--- START ---

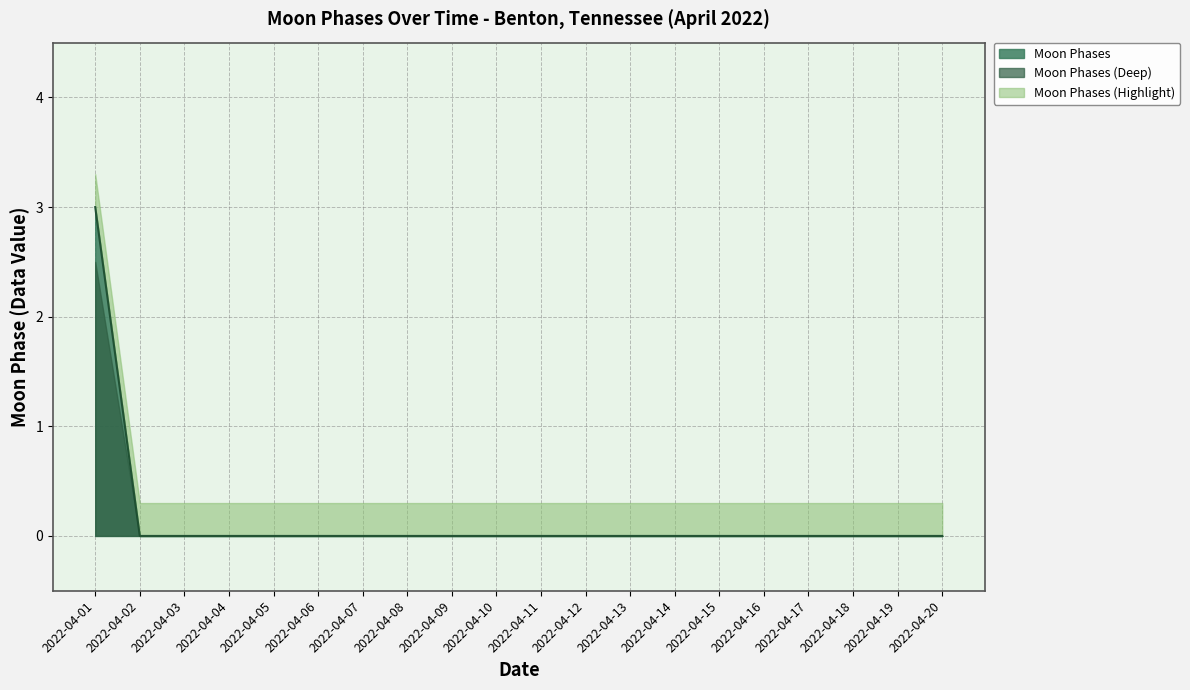

At which category does the chart reach its peak across all series?

2022-04-01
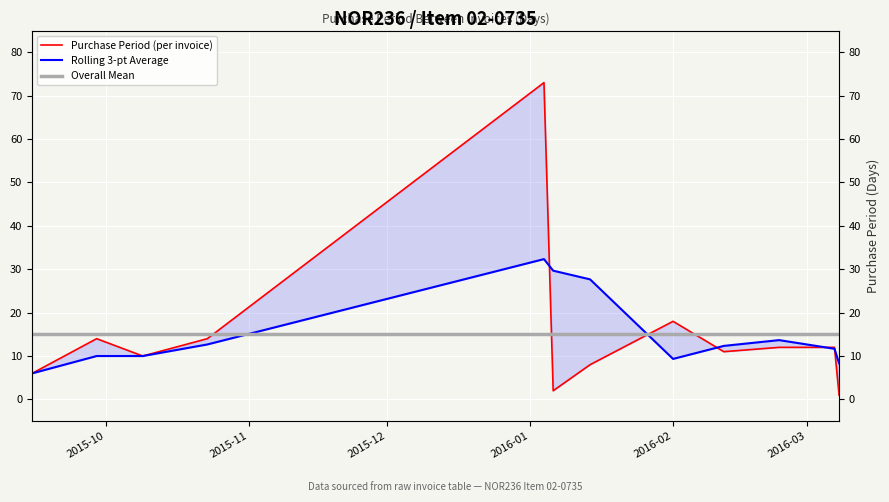

Which series has the largest total across all categories?

Rolling 3-pt Average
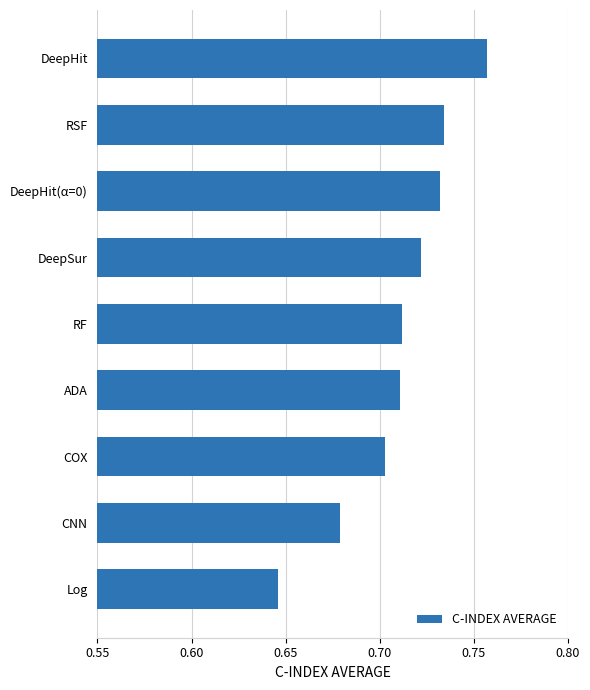

Which label corresponds to the largest value in the chart?

DeepHit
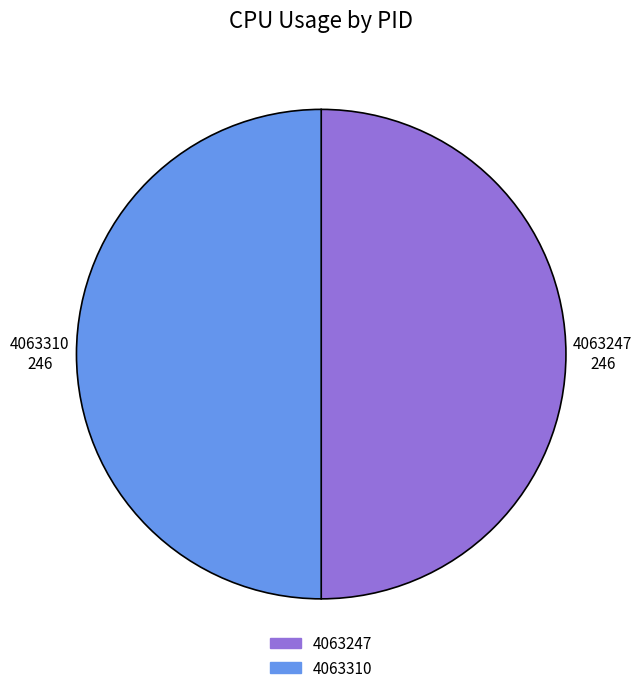

What is the ratio of the value at 4063310 to the value at 4063247?

1.0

--- END ---

Gather each line of the rows above that contains the word "across". Case counts.

At which category does the chart reach its peak across all series?
Which series has the largest total across all categories?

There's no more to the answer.